PROBLEM REQUIREMENTS
Quote the part of the items below that opens with the line containing "scientific name: Casimiroa sapota" and closes with the line containing "order: Bryopsidales", keeping every line as it appears.

[Dataset records]
◇ ◇ ◇ ◇ ◇
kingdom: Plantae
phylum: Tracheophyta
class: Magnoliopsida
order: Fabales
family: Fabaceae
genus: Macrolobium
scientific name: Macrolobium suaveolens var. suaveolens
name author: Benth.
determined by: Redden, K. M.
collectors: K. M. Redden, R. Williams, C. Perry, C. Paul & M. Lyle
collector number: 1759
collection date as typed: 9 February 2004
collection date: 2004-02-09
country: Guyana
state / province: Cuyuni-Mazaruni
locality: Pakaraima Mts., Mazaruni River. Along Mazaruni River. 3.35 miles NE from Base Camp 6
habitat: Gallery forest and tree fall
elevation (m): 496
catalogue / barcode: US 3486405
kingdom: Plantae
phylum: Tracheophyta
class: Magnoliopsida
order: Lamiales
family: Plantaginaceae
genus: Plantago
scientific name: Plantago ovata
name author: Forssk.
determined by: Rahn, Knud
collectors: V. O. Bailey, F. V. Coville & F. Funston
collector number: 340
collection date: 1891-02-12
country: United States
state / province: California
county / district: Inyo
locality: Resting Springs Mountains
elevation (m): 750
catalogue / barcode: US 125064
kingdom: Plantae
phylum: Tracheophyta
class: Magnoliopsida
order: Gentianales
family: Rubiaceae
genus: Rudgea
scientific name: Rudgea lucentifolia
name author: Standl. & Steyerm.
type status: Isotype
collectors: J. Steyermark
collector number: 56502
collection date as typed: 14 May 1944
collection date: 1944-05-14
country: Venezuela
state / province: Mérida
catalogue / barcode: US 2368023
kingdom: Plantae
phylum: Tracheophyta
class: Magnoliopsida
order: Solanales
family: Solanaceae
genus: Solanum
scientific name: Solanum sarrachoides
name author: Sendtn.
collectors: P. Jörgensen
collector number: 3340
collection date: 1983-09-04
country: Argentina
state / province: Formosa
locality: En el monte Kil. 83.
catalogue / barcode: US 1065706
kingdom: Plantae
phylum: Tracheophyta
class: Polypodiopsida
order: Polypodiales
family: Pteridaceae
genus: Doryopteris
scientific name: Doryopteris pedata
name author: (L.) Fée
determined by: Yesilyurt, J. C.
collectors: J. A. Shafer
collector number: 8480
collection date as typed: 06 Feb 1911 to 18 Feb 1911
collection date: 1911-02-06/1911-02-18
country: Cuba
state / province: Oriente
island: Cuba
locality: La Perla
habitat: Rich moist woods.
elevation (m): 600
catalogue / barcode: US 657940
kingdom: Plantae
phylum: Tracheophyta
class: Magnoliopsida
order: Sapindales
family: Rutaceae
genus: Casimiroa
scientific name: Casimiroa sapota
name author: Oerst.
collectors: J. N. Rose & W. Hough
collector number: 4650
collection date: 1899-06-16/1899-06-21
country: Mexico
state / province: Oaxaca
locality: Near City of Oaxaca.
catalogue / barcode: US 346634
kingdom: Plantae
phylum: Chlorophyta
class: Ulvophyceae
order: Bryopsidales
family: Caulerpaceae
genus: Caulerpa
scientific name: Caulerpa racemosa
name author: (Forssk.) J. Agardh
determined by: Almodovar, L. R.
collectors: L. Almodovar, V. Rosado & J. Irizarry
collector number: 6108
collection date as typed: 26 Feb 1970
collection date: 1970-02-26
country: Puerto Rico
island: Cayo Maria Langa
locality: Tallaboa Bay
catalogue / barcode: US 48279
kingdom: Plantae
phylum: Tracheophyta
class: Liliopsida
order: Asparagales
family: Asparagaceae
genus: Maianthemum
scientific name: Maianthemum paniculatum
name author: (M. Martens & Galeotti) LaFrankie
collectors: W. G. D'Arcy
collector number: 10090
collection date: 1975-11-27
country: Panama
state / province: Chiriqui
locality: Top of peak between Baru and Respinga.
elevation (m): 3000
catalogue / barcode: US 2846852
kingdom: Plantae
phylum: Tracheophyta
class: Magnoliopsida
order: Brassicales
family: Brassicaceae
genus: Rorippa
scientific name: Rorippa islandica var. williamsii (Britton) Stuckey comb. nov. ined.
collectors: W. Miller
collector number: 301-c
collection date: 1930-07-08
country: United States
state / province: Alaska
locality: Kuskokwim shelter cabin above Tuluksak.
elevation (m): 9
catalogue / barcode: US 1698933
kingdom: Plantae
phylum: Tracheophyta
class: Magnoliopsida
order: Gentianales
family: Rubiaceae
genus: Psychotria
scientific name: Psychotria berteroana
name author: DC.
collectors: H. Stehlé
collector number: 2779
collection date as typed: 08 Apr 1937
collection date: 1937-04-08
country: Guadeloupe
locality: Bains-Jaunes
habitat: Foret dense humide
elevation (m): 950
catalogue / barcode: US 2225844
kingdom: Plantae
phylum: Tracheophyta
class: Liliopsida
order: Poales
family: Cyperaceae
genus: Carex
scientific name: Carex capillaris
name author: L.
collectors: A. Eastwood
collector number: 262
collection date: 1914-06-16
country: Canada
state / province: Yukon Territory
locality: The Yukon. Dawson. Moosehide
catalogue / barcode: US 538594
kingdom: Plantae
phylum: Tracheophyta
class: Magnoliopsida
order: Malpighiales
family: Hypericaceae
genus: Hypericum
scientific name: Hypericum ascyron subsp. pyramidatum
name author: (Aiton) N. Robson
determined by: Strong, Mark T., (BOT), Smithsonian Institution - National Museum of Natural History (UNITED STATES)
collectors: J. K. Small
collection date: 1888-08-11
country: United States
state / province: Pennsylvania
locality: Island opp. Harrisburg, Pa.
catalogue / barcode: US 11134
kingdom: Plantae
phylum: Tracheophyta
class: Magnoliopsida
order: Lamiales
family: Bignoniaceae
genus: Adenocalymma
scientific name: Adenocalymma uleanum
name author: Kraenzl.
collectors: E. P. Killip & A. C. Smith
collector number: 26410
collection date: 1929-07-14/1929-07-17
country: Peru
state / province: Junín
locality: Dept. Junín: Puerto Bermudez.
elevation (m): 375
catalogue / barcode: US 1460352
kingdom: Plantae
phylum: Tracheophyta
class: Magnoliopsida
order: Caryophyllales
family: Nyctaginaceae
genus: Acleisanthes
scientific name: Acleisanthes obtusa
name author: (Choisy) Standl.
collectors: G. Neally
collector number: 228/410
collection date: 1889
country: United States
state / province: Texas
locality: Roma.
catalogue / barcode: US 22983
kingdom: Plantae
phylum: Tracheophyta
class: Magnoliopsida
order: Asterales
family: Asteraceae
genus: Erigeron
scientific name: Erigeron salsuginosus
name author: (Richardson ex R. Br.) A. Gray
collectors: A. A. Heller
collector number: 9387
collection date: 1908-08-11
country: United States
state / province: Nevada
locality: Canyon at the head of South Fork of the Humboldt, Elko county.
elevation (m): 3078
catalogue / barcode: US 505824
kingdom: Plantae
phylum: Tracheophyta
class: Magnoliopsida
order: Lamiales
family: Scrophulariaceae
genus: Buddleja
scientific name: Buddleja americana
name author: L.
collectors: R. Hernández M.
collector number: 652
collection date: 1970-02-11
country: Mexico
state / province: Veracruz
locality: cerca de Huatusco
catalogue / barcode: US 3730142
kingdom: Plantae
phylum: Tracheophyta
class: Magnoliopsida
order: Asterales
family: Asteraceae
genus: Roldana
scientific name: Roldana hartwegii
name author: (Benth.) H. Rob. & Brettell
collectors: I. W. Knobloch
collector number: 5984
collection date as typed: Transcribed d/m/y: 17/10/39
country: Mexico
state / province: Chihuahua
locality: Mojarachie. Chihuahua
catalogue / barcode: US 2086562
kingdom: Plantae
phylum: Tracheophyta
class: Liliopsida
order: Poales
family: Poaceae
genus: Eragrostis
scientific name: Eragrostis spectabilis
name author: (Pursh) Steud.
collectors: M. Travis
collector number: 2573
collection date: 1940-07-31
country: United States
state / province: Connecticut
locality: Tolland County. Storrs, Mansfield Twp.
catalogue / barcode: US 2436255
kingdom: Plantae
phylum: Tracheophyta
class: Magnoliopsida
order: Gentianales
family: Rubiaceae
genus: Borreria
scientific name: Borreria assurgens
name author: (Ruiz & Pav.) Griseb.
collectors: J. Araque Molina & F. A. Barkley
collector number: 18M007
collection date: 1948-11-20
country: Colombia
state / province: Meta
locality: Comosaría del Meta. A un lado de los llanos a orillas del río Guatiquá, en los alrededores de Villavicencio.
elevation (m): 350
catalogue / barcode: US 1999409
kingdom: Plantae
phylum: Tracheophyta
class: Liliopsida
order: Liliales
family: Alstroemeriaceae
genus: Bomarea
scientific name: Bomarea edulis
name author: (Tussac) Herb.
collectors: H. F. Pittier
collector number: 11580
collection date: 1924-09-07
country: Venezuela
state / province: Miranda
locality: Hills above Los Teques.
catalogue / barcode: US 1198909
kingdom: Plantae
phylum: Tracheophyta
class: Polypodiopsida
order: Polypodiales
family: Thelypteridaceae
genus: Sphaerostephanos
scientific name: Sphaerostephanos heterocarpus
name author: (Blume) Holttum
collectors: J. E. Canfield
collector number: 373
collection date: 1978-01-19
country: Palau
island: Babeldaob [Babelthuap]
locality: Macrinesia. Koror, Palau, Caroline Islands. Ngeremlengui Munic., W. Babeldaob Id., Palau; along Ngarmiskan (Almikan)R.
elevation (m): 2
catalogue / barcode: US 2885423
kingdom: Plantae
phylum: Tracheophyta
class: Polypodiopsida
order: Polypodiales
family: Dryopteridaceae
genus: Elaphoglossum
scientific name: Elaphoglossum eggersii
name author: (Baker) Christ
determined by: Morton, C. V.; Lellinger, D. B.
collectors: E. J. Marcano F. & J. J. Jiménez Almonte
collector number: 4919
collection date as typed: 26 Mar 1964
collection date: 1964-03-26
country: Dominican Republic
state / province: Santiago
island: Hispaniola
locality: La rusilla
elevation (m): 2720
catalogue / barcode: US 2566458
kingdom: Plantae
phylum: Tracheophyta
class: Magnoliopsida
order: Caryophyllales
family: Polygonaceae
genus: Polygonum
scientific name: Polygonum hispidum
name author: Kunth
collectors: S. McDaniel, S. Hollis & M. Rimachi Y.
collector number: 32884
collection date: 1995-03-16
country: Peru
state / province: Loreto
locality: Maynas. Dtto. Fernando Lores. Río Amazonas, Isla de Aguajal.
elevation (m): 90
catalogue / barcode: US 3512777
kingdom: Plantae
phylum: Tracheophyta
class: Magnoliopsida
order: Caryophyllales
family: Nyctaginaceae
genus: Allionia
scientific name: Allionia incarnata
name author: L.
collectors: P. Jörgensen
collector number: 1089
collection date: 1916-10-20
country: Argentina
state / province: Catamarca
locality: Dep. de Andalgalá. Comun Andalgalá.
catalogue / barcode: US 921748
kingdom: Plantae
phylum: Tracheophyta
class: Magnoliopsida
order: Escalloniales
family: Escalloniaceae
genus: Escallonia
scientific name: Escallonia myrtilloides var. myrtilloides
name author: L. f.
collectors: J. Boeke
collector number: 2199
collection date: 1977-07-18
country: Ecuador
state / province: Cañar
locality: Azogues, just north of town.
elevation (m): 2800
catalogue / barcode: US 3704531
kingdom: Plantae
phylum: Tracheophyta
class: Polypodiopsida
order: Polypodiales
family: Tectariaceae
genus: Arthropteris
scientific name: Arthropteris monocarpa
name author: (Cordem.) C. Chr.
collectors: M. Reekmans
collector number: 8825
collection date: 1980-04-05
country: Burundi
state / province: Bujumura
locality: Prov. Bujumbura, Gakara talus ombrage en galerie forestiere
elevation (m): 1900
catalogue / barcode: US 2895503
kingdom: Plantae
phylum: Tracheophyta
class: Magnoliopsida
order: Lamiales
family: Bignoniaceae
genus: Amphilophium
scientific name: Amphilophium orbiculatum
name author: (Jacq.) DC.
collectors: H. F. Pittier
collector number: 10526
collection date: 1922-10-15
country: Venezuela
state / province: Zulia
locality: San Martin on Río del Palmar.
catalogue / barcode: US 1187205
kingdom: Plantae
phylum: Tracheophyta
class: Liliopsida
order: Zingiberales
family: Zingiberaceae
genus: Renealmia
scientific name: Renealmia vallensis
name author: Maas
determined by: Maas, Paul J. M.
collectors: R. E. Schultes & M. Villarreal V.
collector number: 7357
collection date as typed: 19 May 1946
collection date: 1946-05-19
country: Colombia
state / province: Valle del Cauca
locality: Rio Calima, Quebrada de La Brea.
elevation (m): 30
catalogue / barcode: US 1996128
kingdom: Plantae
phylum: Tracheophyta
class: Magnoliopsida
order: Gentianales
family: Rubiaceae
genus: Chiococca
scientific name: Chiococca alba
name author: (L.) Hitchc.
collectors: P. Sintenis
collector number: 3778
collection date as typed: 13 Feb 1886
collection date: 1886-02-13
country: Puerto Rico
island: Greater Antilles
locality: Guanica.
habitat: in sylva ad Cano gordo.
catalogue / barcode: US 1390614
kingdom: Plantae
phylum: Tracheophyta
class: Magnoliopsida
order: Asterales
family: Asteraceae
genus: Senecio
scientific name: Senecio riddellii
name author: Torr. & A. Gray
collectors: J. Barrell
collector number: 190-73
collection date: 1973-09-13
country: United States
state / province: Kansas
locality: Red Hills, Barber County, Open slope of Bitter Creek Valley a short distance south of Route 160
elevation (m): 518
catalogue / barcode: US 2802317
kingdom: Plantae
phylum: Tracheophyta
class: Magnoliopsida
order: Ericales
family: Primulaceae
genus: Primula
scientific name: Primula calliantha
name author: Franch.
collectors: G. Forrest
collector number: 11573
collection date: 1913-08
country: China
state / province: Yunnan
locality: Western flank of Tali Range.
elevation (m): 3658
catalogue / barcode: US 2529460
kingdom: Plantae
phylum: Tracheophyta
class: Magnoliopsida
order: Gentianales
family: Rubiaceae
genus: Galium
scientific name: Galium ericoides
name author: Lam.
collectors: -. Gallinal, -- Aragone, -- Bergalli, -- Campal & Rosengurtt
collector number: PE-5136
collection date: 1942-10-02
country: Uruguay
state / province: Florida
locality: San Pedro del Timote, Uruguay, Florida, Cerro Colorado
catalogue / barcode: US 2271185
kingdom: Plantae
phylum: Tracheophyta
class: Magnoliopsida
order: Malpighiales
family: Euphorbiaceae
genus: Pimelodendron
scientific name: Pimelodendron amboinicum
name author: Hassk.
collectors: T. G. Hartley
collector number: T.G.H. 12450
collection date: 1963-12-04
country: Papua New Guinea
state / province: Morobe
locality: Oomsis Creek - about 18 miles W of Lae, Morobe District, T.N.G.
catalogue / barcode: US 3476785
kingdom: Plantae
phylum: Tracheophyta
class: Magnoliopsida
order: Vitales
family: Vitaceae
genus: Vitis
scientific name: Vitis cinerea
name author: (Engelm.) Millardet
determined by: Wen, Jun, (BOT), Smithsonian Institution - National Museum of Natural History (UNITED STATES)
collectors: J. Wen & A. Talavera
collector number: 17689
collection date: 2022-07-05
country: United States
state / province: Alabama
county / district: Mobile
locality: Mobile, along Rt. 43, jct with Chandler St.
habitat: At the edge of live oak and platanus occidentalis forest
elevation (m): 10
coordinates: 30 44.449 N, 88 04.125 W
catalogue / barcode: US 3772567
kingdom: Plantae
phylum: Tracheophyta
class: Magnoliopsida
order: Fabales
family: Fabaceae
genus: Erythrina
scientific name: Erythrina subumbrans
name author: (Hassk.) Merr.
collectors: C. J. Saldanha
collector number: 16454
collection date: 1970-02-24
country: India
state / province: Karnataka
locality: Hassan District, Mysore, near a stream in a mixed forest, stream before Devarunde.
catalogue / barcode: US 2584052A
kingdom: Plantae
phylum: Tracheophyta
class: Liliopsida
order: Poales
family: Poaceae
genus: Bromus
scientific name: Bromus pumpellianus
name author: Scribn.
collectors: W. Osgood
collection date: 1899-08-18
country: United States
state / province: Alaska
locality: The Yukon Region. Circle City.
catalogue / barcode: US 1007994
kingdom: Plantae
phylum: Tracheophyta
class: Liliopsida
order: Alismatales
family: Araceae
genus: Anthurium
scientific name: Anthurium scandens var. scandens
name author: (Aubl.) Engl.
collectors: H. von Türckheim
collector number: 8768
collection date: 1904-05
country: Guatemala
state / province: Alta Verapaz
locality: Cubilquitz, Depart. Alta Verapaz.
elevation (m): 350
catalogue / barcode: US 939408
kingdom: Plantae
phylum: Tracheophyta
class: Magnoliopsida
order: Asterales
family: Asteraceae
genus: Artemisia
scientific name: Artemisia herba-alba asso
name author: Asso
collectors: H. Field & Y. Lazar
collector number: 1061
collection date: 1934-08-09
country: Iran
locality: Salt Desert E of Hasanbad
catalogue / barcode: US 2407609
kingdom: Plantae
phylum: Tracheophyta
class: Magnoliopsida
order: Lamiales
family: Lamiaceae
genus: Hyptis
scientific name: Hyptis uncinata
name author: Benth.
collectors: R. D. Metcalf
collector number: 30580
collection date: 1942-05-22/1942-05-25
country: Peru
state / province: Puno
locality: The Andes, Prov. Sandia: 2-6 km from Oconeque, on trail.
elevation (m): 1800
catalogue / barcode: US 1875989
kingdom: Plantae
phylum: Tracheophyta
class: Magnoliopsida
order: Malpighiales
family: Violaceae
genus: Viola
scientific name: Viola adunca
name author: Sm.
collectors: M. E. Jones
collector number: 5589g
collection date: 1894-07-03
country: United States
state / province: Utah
◇ ◇ ◇ ◇ ◇
TASK RESULT
scientific name: Casimiroa sapota
name author: Oerst.
collectors: J. N. Rose & W. Hough
collector number: 4650
collection date: 1899-06-16/1899-06-21
country: Mexico
state / province: Oaxaca
locality: Near City of Oaxaca.
catalogue / barcode: US 346634
kingdom: Plantae
phylum: Chlorophyta
class: Ulvophyceae
order: Bryopsidales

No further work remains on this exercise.